Jaringan LSM Jikalahari dan WWF secara resmi telah mengajukan usulan kepada Departemen Kehutanan untuk melindungi hutan alam Kampar. Jikalahari juga telah menandatangani sebuah kesepakatan bersama dengan Pemerintah Kabupaten Siak dan Pelalawan pada konferensi Perubahan Iklim PBB di Bali tahun silam.
Dikatakan, informasi yang disampaikan APP kepada Eyes on the Forest, Pemerintah Kabupaten Siak lah yang telah memberikan izin membangun jalan logging, untuk menghubungkan dua desa terpencil.
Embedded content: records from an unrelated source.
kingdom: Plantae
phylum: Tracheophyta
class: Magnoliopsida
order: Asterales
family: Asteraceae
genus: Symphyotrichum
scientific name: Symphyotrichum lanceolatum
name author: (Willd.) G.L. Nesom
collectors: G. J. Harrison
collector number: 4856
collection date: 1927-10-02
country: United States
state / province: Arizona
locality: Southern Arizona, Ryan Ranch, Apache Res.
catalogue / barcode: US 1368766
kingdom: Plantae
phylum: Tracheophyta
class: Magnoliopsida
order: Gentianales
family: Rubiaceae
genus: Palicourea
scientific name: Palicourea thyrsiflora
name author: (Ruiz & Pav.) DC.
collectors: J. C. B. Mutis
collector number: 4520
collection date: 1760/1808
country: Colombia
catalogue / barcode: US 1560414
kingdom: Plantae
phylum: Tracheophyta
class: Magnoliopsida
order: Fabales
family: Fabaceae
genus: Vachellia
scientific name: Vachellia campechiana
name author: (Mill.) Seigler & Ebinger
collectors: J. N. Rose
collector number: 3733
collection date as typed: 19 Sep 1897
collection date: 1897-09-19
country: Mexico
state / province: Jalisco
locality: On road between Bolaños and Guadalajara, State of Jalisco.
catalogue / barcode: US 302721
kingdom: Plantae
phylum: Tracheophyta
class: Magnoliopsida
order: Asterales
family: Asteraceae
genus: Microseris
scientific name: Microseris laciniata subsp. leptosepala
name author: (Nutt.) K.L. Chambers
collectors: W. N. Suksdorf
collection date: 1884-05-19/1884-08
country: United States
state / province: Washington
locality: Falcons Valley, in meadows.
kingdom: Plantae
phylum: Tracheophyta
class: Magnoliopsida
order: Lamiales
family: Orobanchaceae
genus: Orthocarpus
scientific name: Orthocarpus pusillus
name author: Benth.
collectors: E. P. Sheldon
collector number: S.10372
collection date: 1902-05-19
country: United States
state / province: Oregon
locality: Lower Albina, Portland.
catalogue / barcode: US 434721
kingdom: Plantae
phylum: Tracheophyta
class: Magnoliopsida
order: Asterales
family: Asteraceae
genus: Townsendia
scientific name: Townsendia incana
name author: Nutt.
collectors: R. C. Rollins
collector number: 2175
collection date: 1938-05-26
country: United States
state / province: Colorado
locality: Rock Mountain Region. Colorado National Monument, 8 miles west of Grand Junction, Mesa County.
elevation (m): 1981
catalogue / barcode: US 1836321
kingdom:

Namun Citra Satelit menunjukkan bahwa jalan yang dibangun APP samasekali tidak dibuat menuju dua desa itu, Teluk Lanus dan Sungai Rawa.
“APP mengklaim bahwa jalan yang telah dikeraskan dan canggih ini dibangun untuk keuntungan masyarakat setempat,” ujar Susanto Kurniawan, Koordinator Jikalahari.
“Sungguh tidak pantas melihat perusahaan multimiliaran dolar bersembunyi di belakang kepentingan orang desa yang miskin dan terisolir, mereka tidak akan menerima secara mutlak keuntungan dari jalan ini, namun sebaliknya akan menderita dari akibat kegiatan-kegiatan APP.”tukasnya.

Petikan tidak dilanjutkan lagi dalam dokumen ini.